The training set for this competition was created by human validators. For each pairing, at least three human raters evaluated the result. This is interesting, as it introduces quite a bit of uncertainty from the start. For example, there may be some pairs where the three raters all gave different answers based on their own opinion. This makes training difficult and we have to make sure our model is flexible enough to take this into account.

Data Preparation

We start by combining the data together from the different sources. There is a lot of interesting stuff from the attributes of the products but it will be difficult to process, so I decided to leave it out in model, but it could definitely be used to improve the overall result.

The first step to make the data more usable is to stem the words. Stemming takes a word and replaces it with its stem, e.g. stemming => stem, happy => happi. We do this so that we can match words which have similar meaning but may be represented differently, e.g. happiness and happy have the same stem. The Porter Stemmer was chosen over the Snowball Stemmer for its greater execution speed and similar results.

While we stem, we also remove any unwanted characters and numbers to make associations easier. Measurement units like volts or centimeters shouldn’t be used to match otherwise a “30 centimeter ruler” could match with a “3 centimeter nail”. At this stage, we also correct for various common spelling mistakes found in the dataset through exploration. The model could be improved by performing a sophisticated spellcheck.

Feature Generation

To judge the product-search relevance we generate numerous features; primarily:

  • length: are the query and product name of a similar length?
  • query matching: can we find any words in both terms?
  • brand matching: is the brand found in both the query and product?

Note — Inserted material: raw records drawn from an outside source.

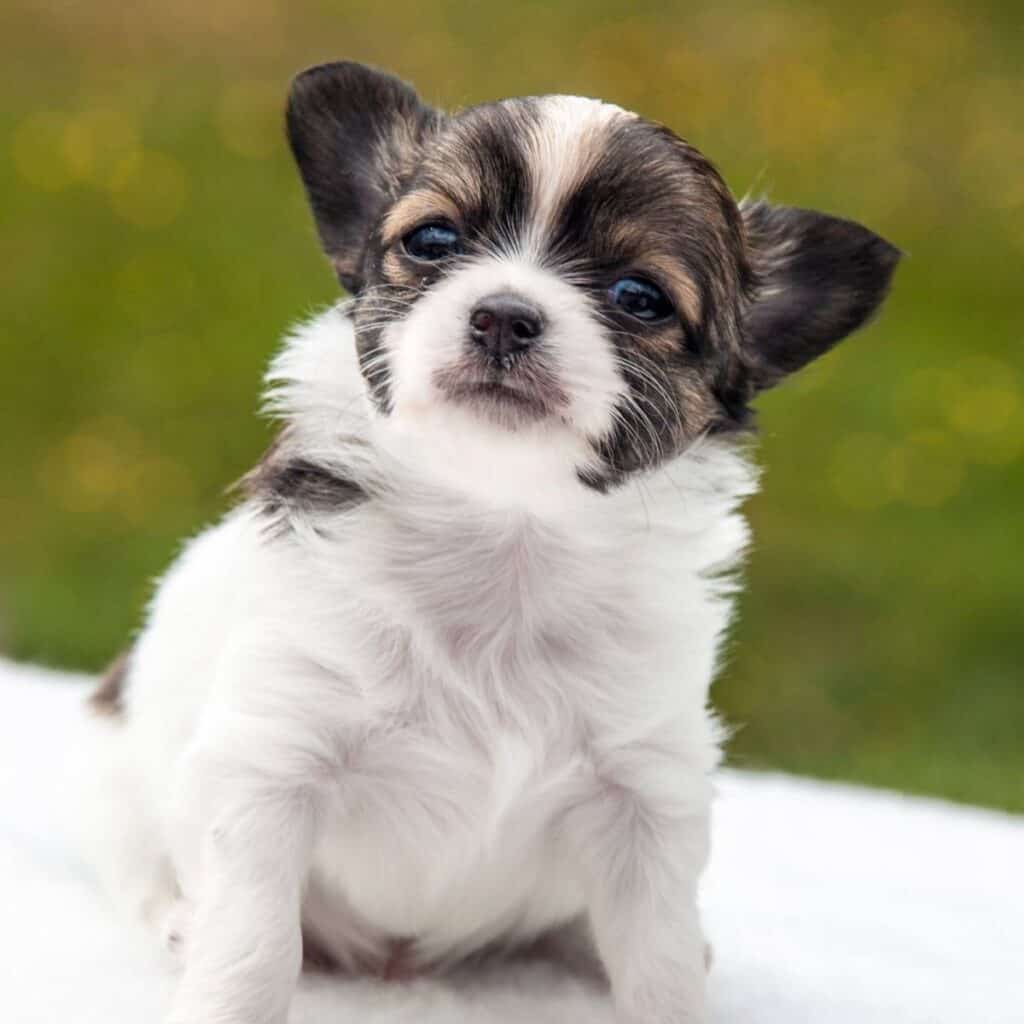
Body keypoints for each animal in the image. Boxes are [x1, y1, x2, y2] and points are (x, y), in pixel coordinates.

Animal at [83, 61, 901, 1024]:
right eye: (433, 240)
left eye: (639, 298)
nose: (505, 314)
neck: (503, 535)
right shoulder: (270, 765)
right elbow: (252, 949)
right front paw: (224, 991)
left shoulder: (647, 800)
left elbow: (659, 965)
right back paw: (176, 917)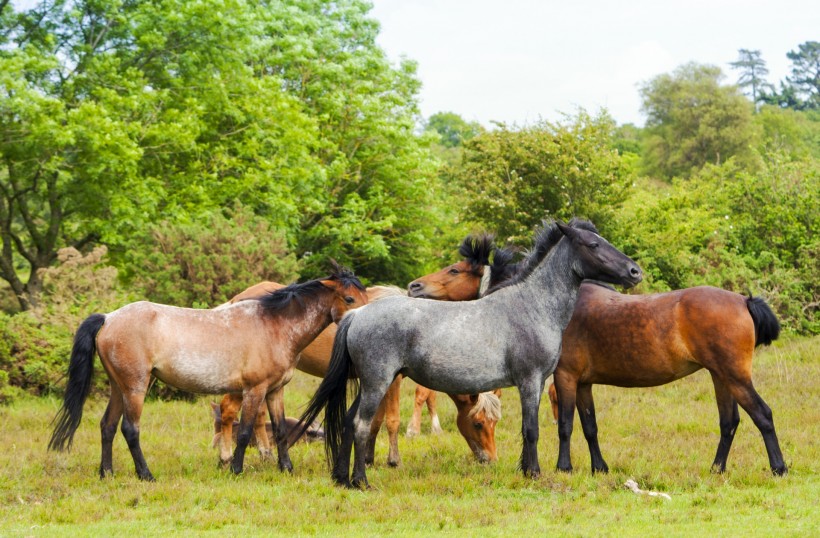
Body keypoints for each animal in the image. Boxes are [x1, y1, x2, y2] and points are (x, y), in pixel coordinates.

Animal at [44, 264, 366, 478]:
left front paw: (286, 468)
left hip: (117, 386)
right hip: (135, 387)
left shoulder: (275, 391)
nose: (364, 325)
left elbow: (281, 431)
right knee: (129, 429)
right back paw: (145, 474)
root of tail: (109, 318)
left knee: (107, 426)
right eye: (349, 299)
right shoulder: (254, 390)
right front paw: (235, 469)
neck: (274, 325)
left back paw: (106, 473)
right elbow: (245, 431)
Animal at [298, 218, 644, 486]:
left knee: (347, 421)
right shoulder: (531, 380)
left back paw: (341, 478)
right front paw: (533, 473)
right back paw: (360, 481)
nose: (634, 271)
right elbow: (531, 429)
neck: (531, 305)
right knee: (360, 424)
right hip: (377, 382)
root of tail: (357, 314)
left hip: (369, 383)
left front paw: (525, 469)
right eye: (593, 244)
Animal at [410, 239, 788, 474]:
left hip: (735, 376)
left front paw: (563, 467)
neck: (549, 304)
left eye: (454, 270)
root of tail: (743, 300)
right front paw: (599, 468)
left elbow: (565, 424)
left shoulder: (564, 377)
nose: (414, 286)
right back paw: (716, 468)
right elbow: (590, 426)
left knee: (763, 415)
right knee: (729, 422)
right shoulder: (584, 383)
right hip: (719, 377)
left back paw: (778, 467)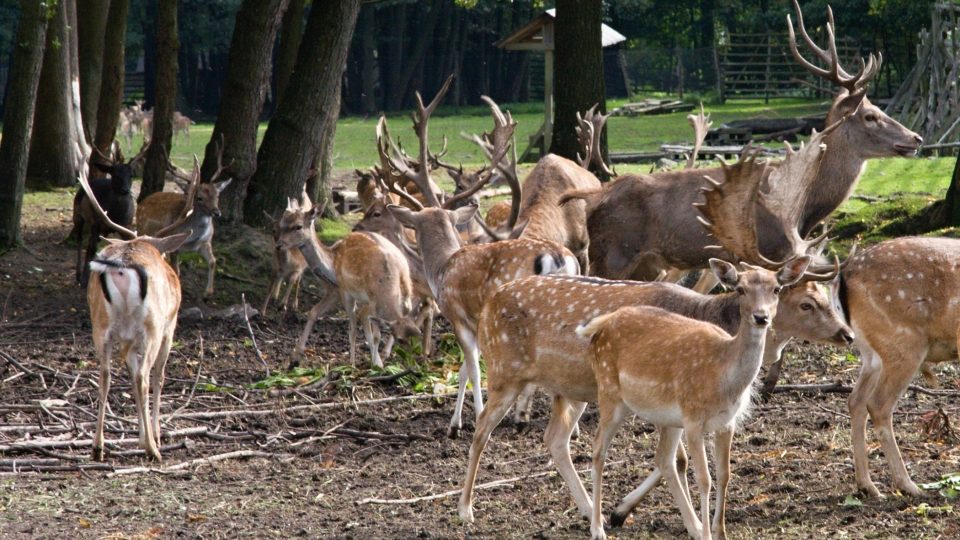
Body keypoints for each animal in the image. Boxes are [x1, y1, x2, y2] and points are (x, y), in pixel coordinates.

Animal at [79, 162, 193, 462]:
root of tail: (122, 265)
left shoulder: (126, 340)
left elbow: (128, 374)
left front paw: (142, 435)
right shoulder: (169, 328)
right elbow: (158, 377)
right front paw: (154, 436)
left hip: (100, 325)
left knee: (104, 374)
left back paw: (98, 446)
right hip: (151, 325)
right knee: (144, 376)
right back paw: (153, 450)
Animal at [568, 0, 924, 286]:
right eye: (869, 115)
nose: (916, 139)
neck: (807, 207)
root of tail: (595, 200)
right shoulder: (766, 248)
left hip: (645, 262)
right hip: (612, 254)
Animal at [576, 258, 808, 540]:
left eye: (776, 289)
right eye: (740, 289)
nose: (761, 317)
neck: (724, 379)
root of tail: (602, 324)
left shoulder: (726, 423)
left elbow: (724, 474)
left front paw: (720, 532)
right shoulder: (694, 420)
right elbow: (704, 479)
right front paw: (708, 533)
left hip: (668, 417)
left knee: (663, 459)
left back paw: (690, 525)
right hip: (609, 391)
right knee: (598, 449)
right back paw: (598, 528)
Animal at [832, 236, 960, 498]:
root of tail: (844, 273)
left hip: (871, 353)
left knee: (855, 400)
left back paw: (867, 485)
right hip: (904, 343)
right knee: (878, 404)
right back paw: (908, 485)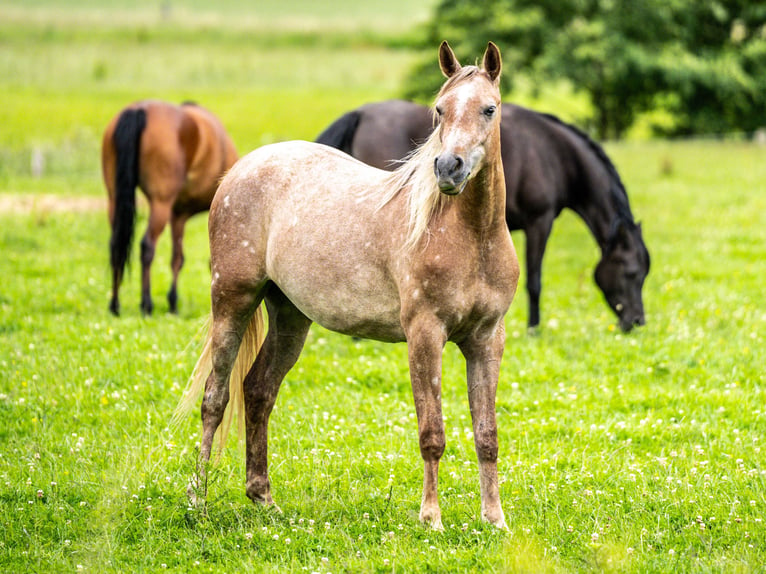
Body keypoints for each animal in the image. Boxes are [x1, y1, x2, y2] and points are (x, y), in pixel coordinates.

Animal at [102, 99, 238, 316]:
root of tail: (139, 109)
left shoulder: (179, 214)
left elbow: (177, 258)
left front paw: (172, 302)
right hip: (160, 203)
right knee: (147, 246)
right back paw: (146, 304)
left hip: (114, 198)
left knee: (116, 245)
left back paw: (115, 304)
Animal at [178, 42, 520, 532]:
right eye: (440, 110)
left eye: (489, 109)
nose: (448, 168)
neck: (470, 237)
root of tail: (240, 169)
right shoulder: (425, 334)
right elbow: (432, 433)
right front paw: (431, 519)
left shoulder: (487, 339)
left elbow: (487, 434)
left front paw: (495, 521)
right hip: (232, 302)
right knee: (215, 397)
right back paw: (198, 500)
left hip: (290, 317)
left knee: (258, 391)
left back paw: (263, 498)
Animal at [316, 101, 652, 330]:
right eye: (632, 272)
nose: (637, 321)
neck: (555, 155)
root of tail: (360, 114)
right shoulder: (539, 222)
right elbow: (535, 281)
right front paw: (534, 330)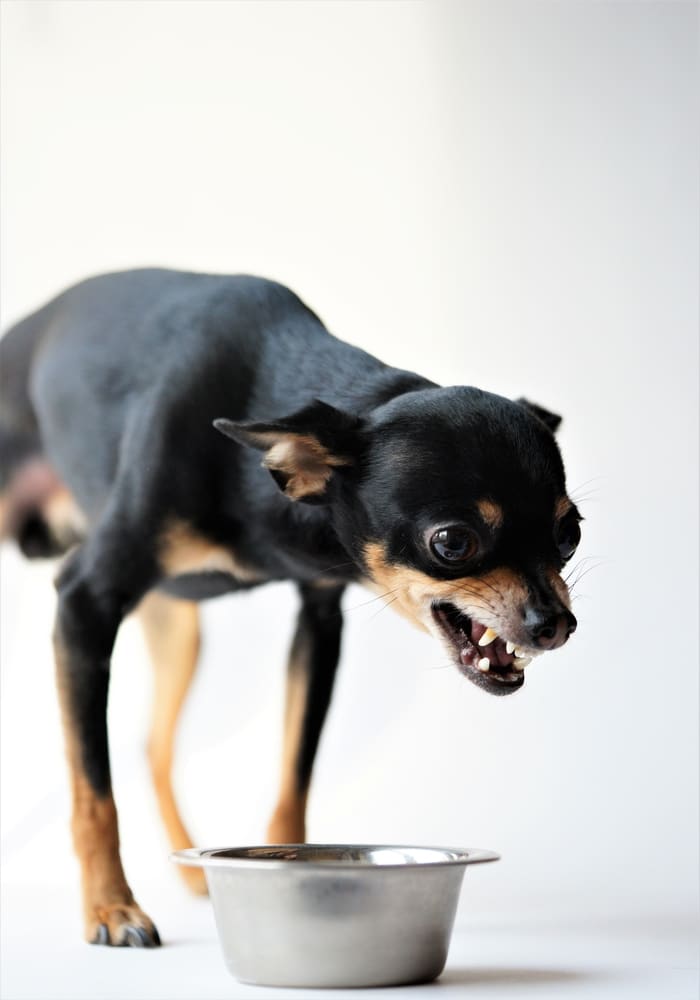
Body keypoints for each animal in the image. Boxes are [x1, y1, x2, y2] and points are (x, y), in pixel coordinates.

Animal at [0, 272, 580, 944]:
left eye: (570, 534)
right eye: (453, 543)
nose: (557, 625)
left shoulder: (319, 621)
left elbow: (292, 778)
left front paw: (298, 877)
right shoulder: (85, 600)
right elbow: (93, 791)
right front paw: (110, 909)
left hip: (177, 628)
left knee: (153, 745)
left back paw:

These features are expanded upon in depth by utilising the full set of product information. Ratios between certain variables are calculated where they could add value.

Prediction

The prediction is done through a Random Forest Regressor which is essentially an estimator that fits multiple classifying decision trees on subsets of the training data. Before making the prediction, the term frequency–inverse document frequency is calculated using the TfidfVectorizer in sklearn and a data pipeline. Finally, a 10 x 20 grid search is performed to optimise the model parameters.